Cable news executives say that they expected the rush of hype and excitement back in early 2005. Following President Bush's 2004 re-election and Vice President Cheney's assertion that he had no designs on the White House, it was noted that in 2008, for the first time since 1952, no incumbent president or vice president would be among the candidates. Throw in a few polarizing personalities -- Rudy Giuliani and Sens. Hillary Clinton and John McCain, later to be joined by Sen. Barack Obama -- and the news channels had a pretty good inkling two years ago that the next presidential election would be unlike any in several generations.
Quicker than anticipated
Still, few predicted the campaign's early pace. "I don't think anybody thought we'd be so far along so quickly," says Sam Feist, political director and senior executive producer of political programming, CNN/US.
That said, in the face of intense competition from each other and ever-feisty political bloggers, cable news networks seem to be rejiggering material they already have -- hours of content that doesn't make it to air -- for their websites, rather than creating new TV programming. MSNBC, for example, today launches its behind-the-scenes online "Campaign Playbook"; Mr. Feist half-seriously promises that CNN.com visitors "will see what's on [CNN anchor] Wolf Blitzer's BlackBerry."
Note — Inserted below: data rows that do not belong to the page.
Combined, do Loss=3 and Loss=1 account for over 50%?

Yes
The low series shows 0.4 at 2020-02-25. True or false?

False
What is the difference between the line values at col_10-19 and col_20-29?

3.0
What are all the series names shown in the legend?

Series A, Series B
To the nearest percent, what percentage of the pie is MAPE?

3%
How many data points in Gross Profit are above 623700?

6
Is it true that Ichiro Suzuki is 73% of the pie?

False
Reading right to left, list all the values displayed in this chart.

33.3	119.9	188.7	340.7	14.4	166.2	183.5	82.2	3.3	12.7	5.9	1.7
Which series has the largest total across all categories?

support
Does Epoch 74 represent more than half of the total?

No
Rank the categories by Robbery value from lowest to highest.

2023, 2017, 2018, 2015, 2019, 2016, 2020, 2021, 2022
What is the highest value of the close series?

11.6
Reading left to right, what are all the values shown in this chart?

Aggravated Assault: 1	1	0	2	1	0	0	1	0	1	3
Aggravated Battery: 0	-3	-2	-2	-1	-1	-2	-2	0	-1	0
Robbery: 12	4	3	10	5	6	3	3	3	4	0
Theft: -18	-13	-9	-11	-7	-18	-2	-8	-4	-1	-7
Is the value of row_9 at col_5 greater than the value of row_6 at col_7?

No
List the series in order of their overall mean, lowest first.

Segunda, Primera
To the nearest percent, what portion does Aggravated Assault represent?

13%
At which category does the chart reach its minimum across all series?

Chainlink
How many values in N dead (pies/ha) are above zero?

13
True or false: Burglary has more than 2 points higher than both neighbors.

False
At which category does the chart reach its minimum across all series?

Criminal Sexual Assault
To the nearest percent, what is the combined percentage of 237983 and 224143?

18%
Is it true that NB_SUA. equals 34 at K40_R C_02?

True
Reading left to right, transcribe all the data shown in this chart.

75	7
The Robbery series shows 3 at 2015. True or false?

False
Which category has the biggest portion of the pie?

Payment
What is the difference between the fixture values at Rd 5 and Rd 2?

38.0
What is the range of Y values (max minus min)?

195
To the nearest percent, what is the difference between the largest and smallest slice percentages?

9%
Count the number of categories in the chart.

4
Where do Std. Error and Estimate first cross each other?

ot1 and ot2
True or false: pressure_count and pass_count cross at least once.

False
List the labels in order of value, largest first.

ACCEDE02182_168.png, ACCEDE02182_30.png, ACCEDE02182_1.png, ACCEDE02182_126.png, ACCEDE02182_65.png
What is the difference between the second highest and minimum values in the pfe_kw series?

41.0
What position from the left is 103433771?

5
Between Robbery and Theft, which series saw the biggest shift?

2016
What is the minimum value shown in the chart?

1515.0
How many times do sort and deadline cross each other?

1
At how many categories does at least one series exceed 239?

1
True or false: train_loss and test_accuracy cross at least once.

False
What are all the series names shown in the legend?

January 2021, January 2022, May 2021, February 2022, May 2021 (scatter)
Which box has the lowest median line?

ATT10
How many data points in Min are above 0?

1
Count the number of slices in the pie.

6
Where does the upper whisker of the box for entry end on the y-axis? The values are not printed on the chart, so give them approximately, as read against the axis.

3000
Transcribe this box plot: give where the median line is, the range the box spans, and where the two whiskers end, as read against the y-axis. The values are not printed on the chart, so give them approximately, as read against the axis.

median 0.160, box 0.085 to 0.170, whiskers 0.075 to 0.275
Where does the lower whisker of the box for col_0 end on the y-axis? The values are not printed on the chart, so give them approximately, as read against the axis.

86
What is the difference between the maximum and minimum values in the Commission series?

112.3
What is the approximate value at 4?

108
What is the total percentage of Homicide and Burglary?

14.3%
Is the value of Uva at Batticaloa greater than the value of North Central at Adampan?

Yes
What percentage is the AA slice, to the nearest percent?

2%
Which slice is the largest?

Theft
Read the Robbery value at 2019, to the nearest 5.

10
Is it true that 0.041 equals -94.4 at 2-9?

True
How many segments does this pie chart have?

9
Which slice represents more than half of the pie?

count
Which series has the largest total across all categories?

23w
"It can't just be 'Hillary's in New Hampshire today.' It has to be what's going on inside the campaigns," says Tammy Haddad, VP-Washington of MSNBC and executive producer, "Hardball With Chris Matthews." "We know this stuff, so we have to find ways to get it to the public."
MSNBC will air the first Democratic debate on April 26. CNN and Fox News Channel have already upped the politics on their flagship programming, with CNN set to host six debates.
"The networks have to be thrilled," says Bill Carroll, VP-director of programming, Katz Television Group, New York, about the potential for a relatively wide-open race.